Publié le par Rosalie210

Florence Vignon (2023)

L'Homme debout

C'est à l'occasion d'une soirée-débat avec l'équipe du film au cinéma Chaplin Saint-Lambert que j'ai découvert "L'Homme debout" (2021) sorti le 17 mai 2023 mais peu médiatisé et mal distribué ce qui explique qu'il soit largement passé sous les radars.

"L'Homme debout" est le premier film de Florence VIGNON connue principalement pour ses collaborations avec Stéphane BRIZÉ en tant qu'actrice et surtout scénariste (notamment sur "Mademoiselle Chambon" (2009) et "Quelques heures de printemps") (2011). Et on reconnaît une sensibilité proche, tant sur la question de la deshumanisation du monde du travail que sur celle des sentiments, abordés de façon plutôt pudiques. Le sujet du film, adapté du roman de Thierry Beinstingel, "Ils désertent" m'a fait penser à la fois à "La Question humaine" (2007) et à l'affaire France Telecom relatée notamment dans le livre "Orange stressée" de Ivan Du Roy. Il est avant tout question d'une rencontre: celle de Clémence (Zita HANROT), nouvellement embauchée à l'essai comme RH dans une entreprise de papiers peints et de Henri (Jacques GAMBLIN), co-fondateur de la boîte qui refuse de prendre sa retraite alors que ses méthodes de vente sont jugées d'un autre âge par le nouveau directeur, lui-même sous pression de sa hiérarchie qui veut le voir faire du chiffre. Clémence est donc missionnée pour pousser Henri vers la sortie par tous les moyens avec chantage au CDI à la clé.

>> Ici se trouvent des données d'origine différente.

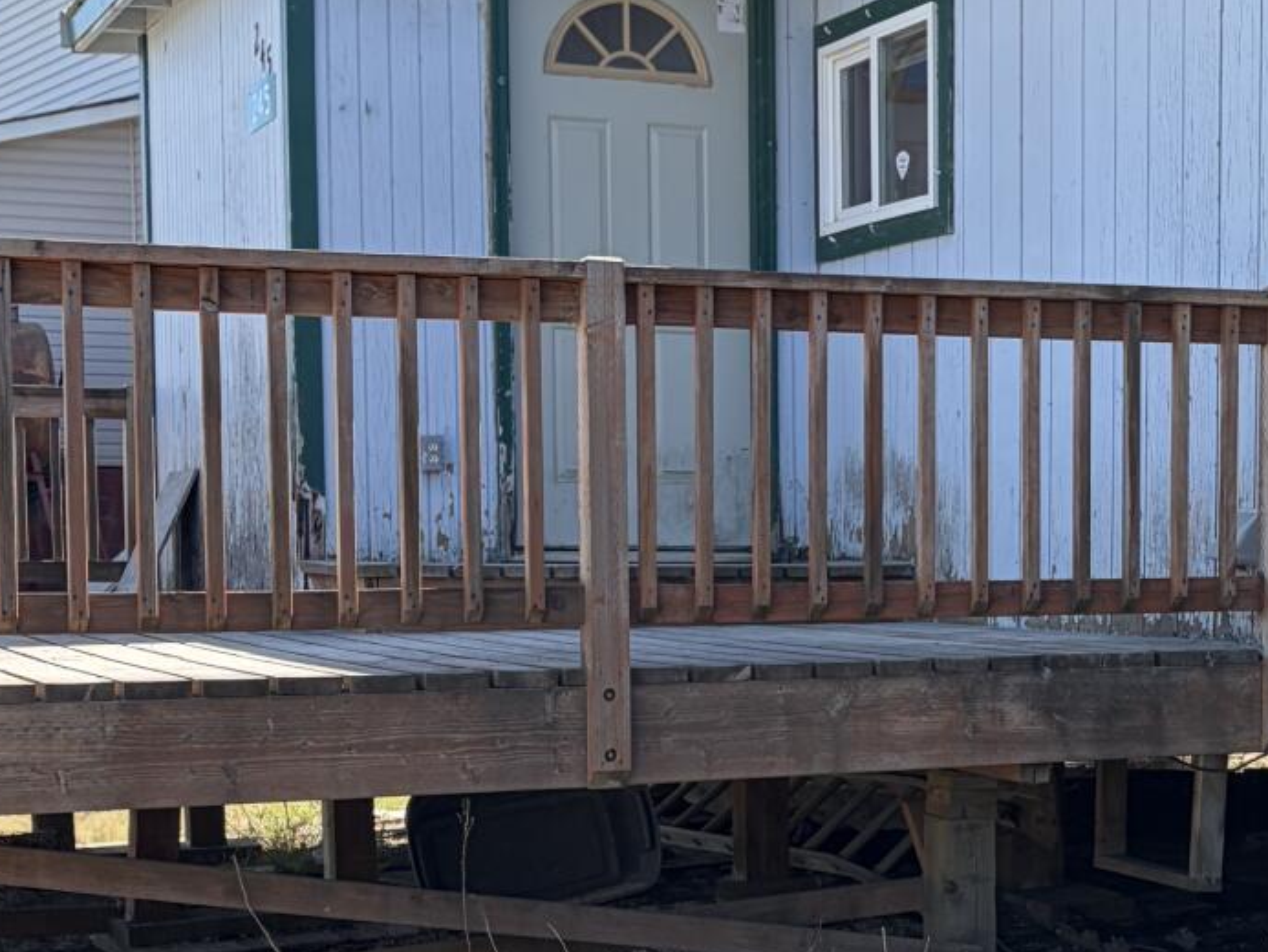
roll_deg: +0.9
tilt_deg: -3.6
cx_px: 1052
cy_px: 740
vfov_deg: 19.5
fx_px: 2748
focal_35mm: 75
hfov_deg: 25.4
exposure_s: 1/1175
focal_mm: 5.96
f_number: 1.6
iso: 50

La progression dramatique est le gros point faible du film car Florence VIGNON a du mal à relier harmonieusement la critique du fonctionnement de l'entreprise et le parcours intime de ses personnages. La valse-hésitation de Clémence entre sa rage de s'en sortir en faisant ses preuves et la tâche indigne qu'on lui confie se suffisait à elle-même. Il n'y avait pas besoin d'y ajouter d'emblée une relation d'ordre filial avec Henri. Celui-ci aurait été un parfait salaud ou un parfait inconnu, le travail confié à la jeune femme serait resté méprisable par nature, l'avilissant en tant que personne. En revanche, même si c'est maladroitement amené, le fait qu'elle assimile cet homme lui-même désaffilié à son père défunt devient intéressant à partir du moment où l'on découvre que celui-ci était un indien Mapuche du Chili réfugié en France sous la dictature de Pinochet (soutenu par le capitalisme occidental). Comment sa fille pourrait-elle continuer à se regarder dans la glace en le trahissant de cette façon? (Ce que sa soeur Louisa, personnage marginal et dérangé essaye de lui dire). Arrive alors la plus belle partie du film, celle où Clémence se met à errer dans une ambiance nocturne à la Edward Hopper et "ramène à la vie" son père de substitution en lui faisant écouter de la musique chilienne, les écouteurs jouant le rôle de cordon ombilical. Père de substitution qui certes s'accroche à une identité par le travail qui l'a éloigné de sa famille mais qui donne à ce même travail de représentant de commerce qu'il pratique à l'ancienne, c'est à dire en prenant le temps de rencontrer les gens un visage humain. D'ailleurs lui aussi "ramène à la vie" Clémence dans un effet miroir en lui faisant goûter des vins, regarder et toucher des textures, écouter et lire de la poésie (celle de Rimbaud plus précisément qui donne son titre au film car Henri s'identifie à l'homme aux semelles de vent et ses deux vies, poète puis voyageur de commerce). L'approche sensorielle est en effet présentée comme une façon de se reconnecter à soi-même. Comme on le voit, le film offre une réflexion très riche sur le travail et l'identité en plus de ses qualités esthétiques et d'interprétation qui l'élève largement au-dessus du tout-venant en dépit de ses imperfections scénaristiques.